I defined the efficiency function in JS, I turned the crank and I got this table. So what this is is the efficiency in bases 2 through 8 for the numbers 100, 1000, 10 000, 1 000 000 and 1 000 000 000.

It’s not just the shortest string. There’re two things that make it more costly. the first thing is: the more unique digits there are in a base, the more space it takes up to store the number in that base. And second: the more digits are needed to represent a number, the more storage it will take. So formula is: the length times the number of unique digits in a base.
We now define the efficiency of a base to be the efficiency of a huge number in that base. As our number approaches infinity, we get more and more accurate in our predictions.
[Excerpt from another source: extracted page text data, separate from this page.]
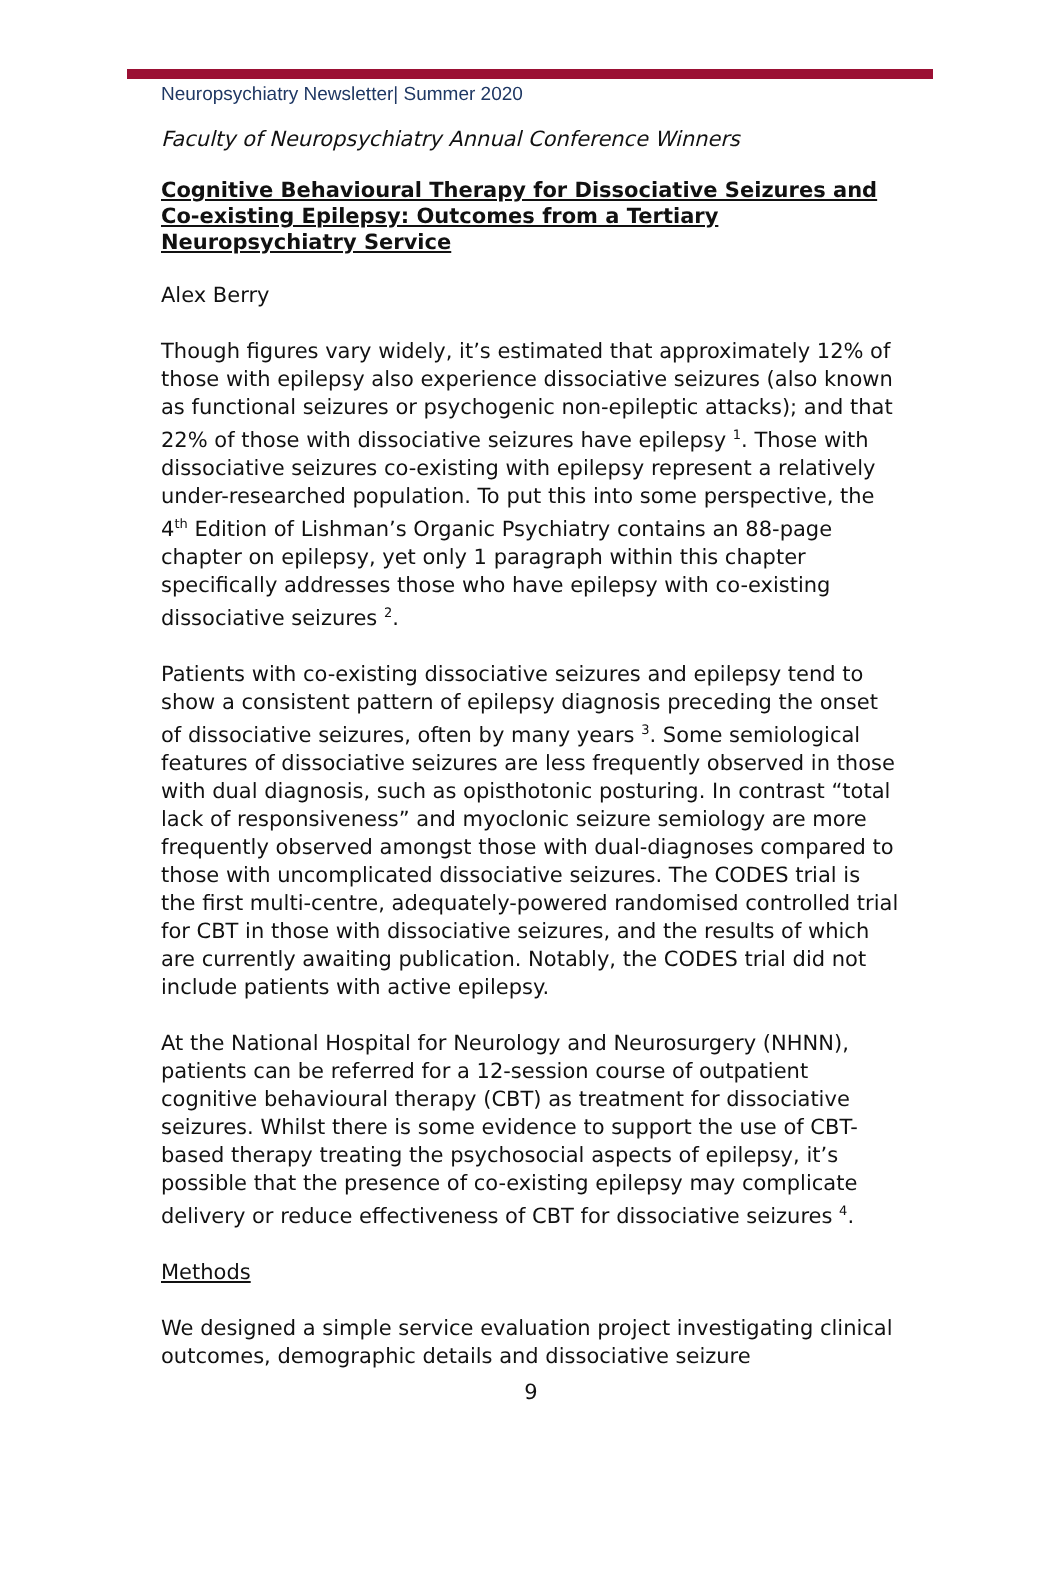Neuropsychiatry Newsletter| Summer 2020
Faculty of Neuropsychiatry Annual Conference Winners
Cognitive Behavioural Therapy for Dissociative Seizures and Co-existing Epilepsy: Outcomes from a Tertiary Neuropsychiatry Service
Alex Berry
Though figures vary widely, it’s estimated that approximately 12% of those with epilepsy also experience dissociative seizures (also known as functional seizures or psychogenic non-epileptic attacks); and that 22% of those with dissociative seizures have epilepsy <sup>1</sup>. Those with dissociative seizures co-existing with epilepsy represent a relatively under-researched population. To put this into some perspective, the 4<sup>th</sup> Edition of Lishman’s Organic Psychiatry contains an 88-page chapter on epilepsy, yet only 1 paragraph within this chapter specifically addresses those who have epilepsy with co-existing dissociative seizures <sup>2</sup>.
Patients with co-existing dissociative seizures and epilepsy tend to show a consistent pattern of epilepsy diagnosis preceding the onset of dissociative seizures, often by many years <sup>3</sup>. Some semiological features of dissociative seizures are less frequently observed in those with dual diagnosis, such as opisthotonic posturing. In contrast “total lack of responsiveness” and myoclonic seizure semiology are more frequently observed amongst those with dual-diagnoses compared to those with uncomplicated dissociative seizures. The CODES trial is the first multi-centre, adequately-powered randomised controlled trial for CBT in those with dissociative seizures, and the results of which are currently awaiting publication. Notably, the CODES trial did not include patients with active epilepsy.
At the National Hospital for Neurology and Neurosurgery (NHNN), patients can be referred for a 12-session course of outpatient cognitive behavioural therapy (CBT) as treatment for dissociative seizures. Whilst there is some evidence to support the use of CBT-based therapy treating the psychosocial aspects of epilepsy, it’s possible that the presence of co-existing epilepsy may complicate delivery or reduce effectiveness of CBT for dissociative seizures <sup>4</sup>.
Methods
We designed a simple service evaluation project investigating clinical outcomes, demographic details and dissociative seizure
9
The optimal integer base is base 3. The reason is that 3 is the closest integer to e. If you allow fractional bases, then base e is the most optimal. But if you ignore fractional bases (which you should be doing, because computers are very bad at fractional bases), base 3 is the optimal base.
So why do computers use base 2 to store data? The answer is: some of them don’t! And I’m not talking about quantum computers, I’m talking about photonic computers. Computers that use light to store stuff. And that light actually has 3 states, not 2: an off state, a “positive” state, and a “negative” state. So these computers are ternary, but with 0, 1 and -1 instead of 0, 1 and 2 as their digits! (There’s no agreed writing for it, but I like to use 0, + and -.)
This weird base is called balanced ternary.